What do those three words really mean and what can we do, as individuals, groups, institutions, and global societies to bring true meaning to those words?
I attended the MRS (Materials Research Society – I have been a member for the last three years) Spring 2015 Meeting held in San Francisco, CA. I did not attend the multitude of symposia across the 5 days. Instead, like every meeting, whether the spring or fall, I participate in meetings and committees that are targeted to certain portions of the MRS population – Energy and Sustainability (or Sustainable Development.)
In San Francisco at the MRS meeting, you have this sense for a few days that you belong to a world within a world. Everyone (estimated to be around 5,500 MRS attendees at MRS Spring 2015 Meeting) wearing MRS badges as if it were a part of every day life. And for all those who attend, it is. That is, materials are a part of every day life, whether through research, writing, product development, or some other avenue. Each year and each meeting, I am astounded that among those thousands of scientists and engineers, that as an environmental psychologist or environmental behavior scientist, I feel like an integral part of the “materials” world.
There are a few (probably less than a few hundred MRS members) that want to reach out beyond the scientific and technical world of materials. Those are the people I have been getting to know and have an ever-growing appreciation for their enthusiasm about melding the world of science and technology with every day life.
Materials, Sustainability, Society.
Those three words bring a depth of meaning to what surrounds us as humans living in a physical environment. Without materials, we would not have a chair to sit on, a computer to type on, a smartphone to communicate with others. As each decade passes, materials become more intrinsic to our daily lives, and all without the majority of people ever realizing it.

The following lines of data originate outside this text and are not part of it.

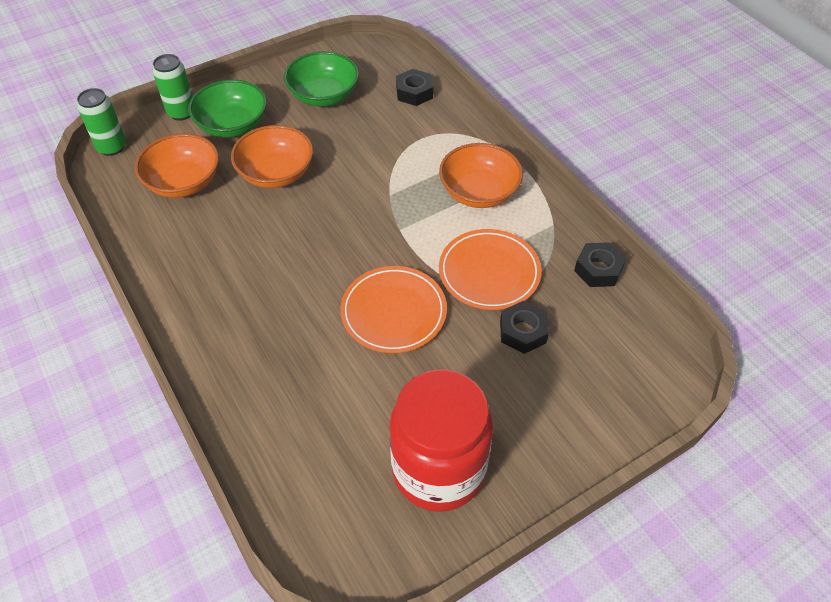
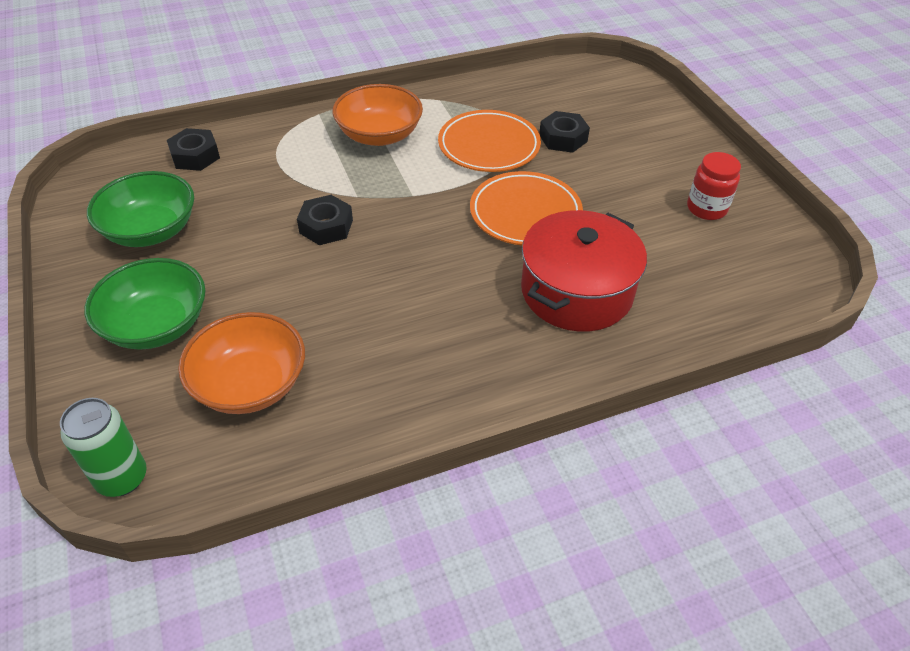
camera: 80 degrees left, 5 degrees down
(181, 112) = (90, 384): green can -> none
(276, 173) = (277, 286): orange bowl -> none
(295, 360) = (576, 291): none -> red pot
(438, 470) = (706, 208): red jar -> red jar, size x0.48
(598, 269) = (501, 86): black nut -> black nut (326, 226)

So where to go from here? Awareness, education, outreach are the three words that will help bridge materials, sustainability and society. In order for society to be sustainable, the materials we use also need to be sustainable, whereby developing and using sustainable materials in and for society undergirds future research and innovation.
During my undergraduate education in Architecture, in order to understand if what you designed would be able to be built and withstand time, you needed to understand materials. Very few undergraduate curricula include even a basic or introductory understanding of materials.
Why is this? Do we leave it up to the scientists and engineers to figure it all out?
Not the best approach in my opinion. One needs to see all angles, including the societal one.
Imagine this – a scientist, an engineer, a social scientist, an economist and a public health professional – coming together to work on sustainable materials for sustainable societies. What would our world look like?
We can only imagine. So let’s not only imagine it, let’s make it happen.